Depuis longtemps, « Good Docteur » puis « New Amsterdam », je ne m’étais pas replongé dans une série hospitalière. Or il faut bien l’avouer, cela réconforte de suivre les péripéties d’un hôpital plein de malades où de brillants docteurs bataillent dans l’urgence pour sauver des vies, surmonter leurs difficultés personnelles et nous offrir une lueur d’espoir dans un monde déshumanisé.
J’ai craint, dans le premier épisode, de m’embarquer dans une télénovela insipide, le genre de feuilleton produit au kilomètre où les dialogues et la réalisation ne servent qu’à garnir l’écran d’images. Un fond bariolé que l’on regarde d’un œil distrait pendant que l’on vaque à ses occupations. Et puis, au fur et à mesure, les personnages attachants, le rythme endiablé, l’originalité des situations m’ont convaincu du contraire.

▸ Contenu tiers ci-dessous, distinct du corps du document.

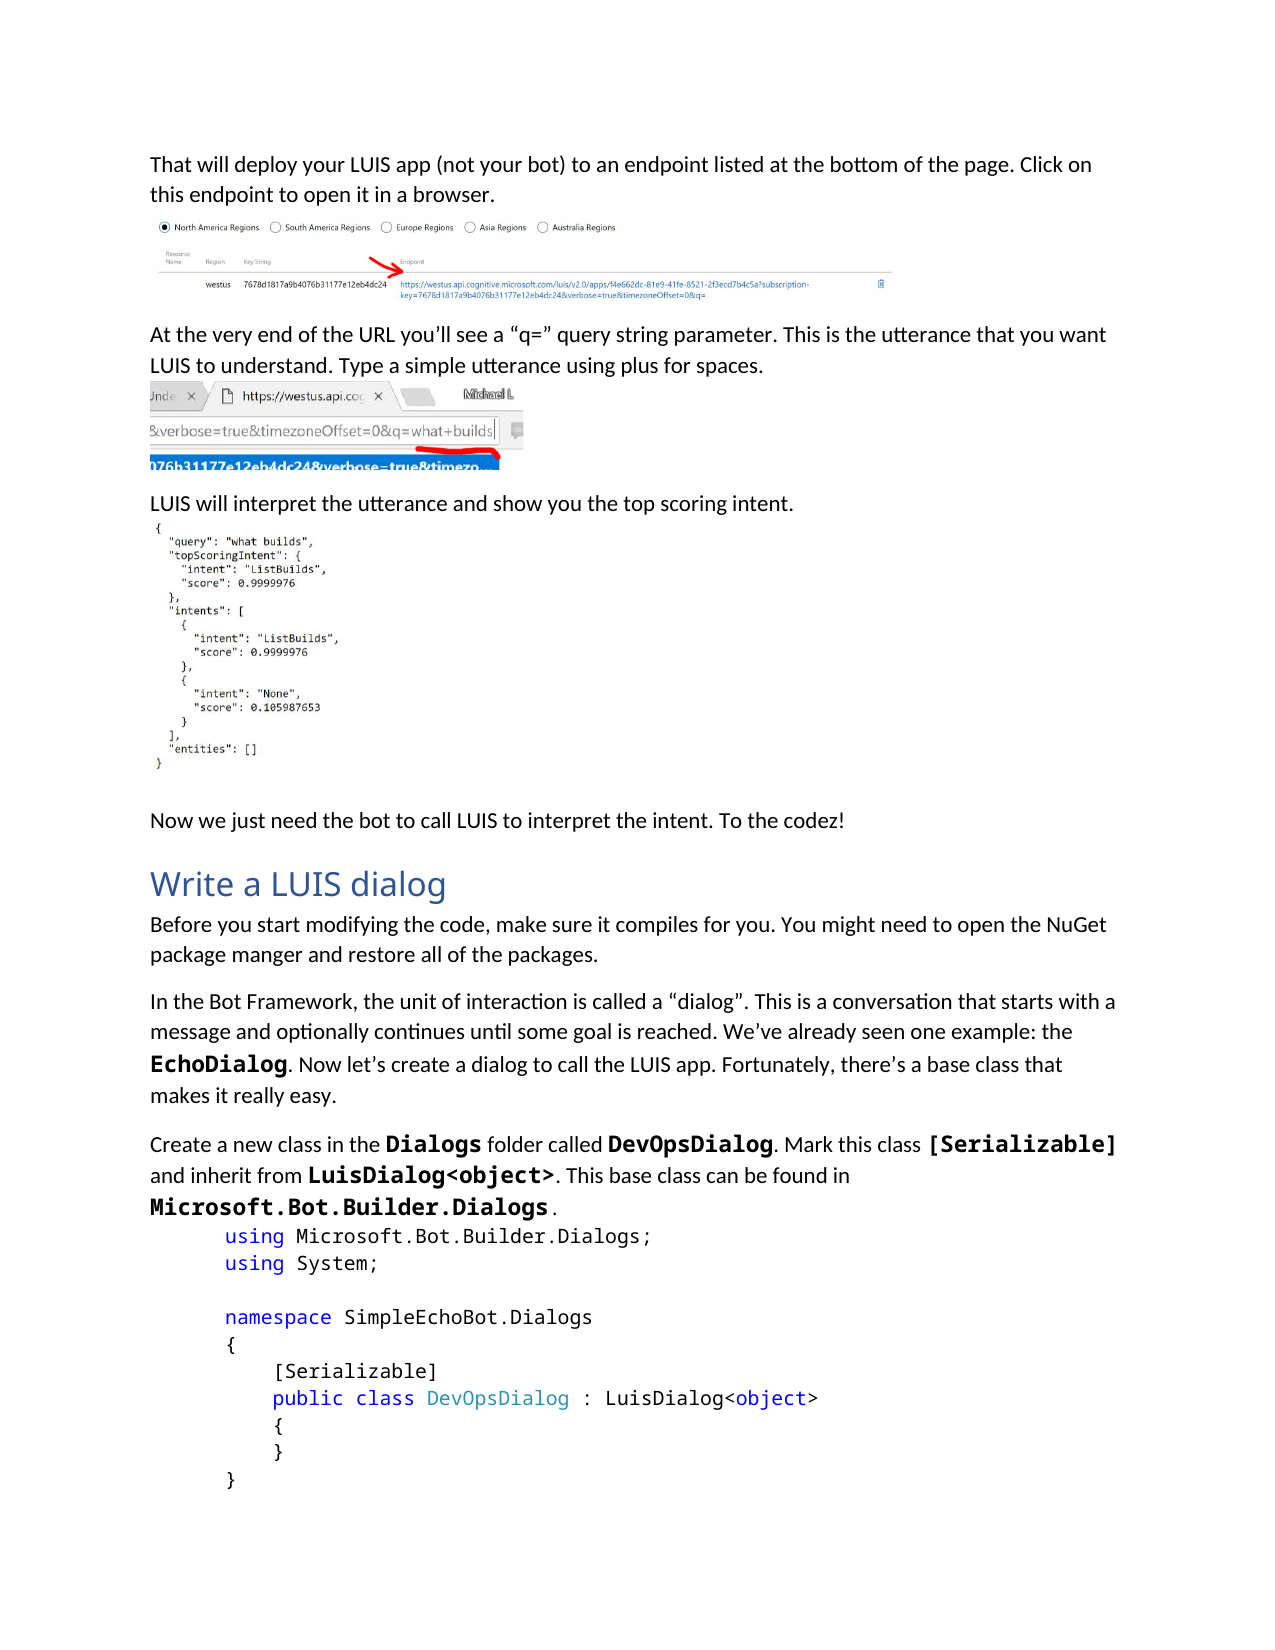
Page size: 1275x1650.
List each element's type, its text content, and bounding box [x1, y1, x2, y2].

Ici, point de diagnostics brillants ou de médecins surdoués capables de résoudre les énigmes qui terrassent leurs collègues. Les cas sont à peine effleurés et très vite traités. Un diabétique en surpoids, un alcoolique victime d’intoxication alimentaire sont expédiés à toute allure. Ce qui compte ce sont les relations humaines, les instants d’empathie, les doutes du personnel médical. La série se concentre sur le mal être de l’hôpital et non sur celui des patients.
Ce choix transparaît dès le début, une ouverture chaotique sur un mouvement de grève générale provoqué par le manque de moyens des services de santé. En cela, la série, très espagnole (à regarder en VO si vous le pouvez, car émaillée d’expressions savoureuses) devient universelle. Le service des urgences de cet hôpital valencien ressemble, à s’y méprendre, à ceux de nos contrées. En outre, le scénariste a eu l’intelligence de confronter au meneur de la grève non pas un faire valoir sans charisme mais une personnalité forte. Il l’oppose au gouverneur de la province, une femme battante convaincue qu’une privatisation des soins constitue la seule solution. Leur relation, ambigüe, ne manque pas de sel.
Bien sûr, toutes les cases sont soigneusement cochées : il y a le cancérologue brillant mais syndicaliste, les couples homos et héréros sexuels, les problèmes de drogue, les relations mère-enfant difficiles, les opérations chirurgicales de la dernière chance, les politiciens obsédés par le budget … Mais ce kaléidoscope est abordé de manière décomplexée, à l’image de la société espagnole qui, une fois extraite des griffes du franquisme, a su aborder la modernité sans les pudeurs et le conservatisme d’autres peuples, dont le nôtre.
« Respira » n’est sans doute pas la meilleure série de tous les temps, elle s’accorde quelques excès et ne convaincra pas ceux que le genre hospitalier laisse indifférents. Mais rares sont les séries (« Hippocrate » l’a fait de belle manière) qui savent ainsi poser le problème d’une société malade de sa Santé tout en nous offrant un divertissement trépidant et aussi haut en couleur.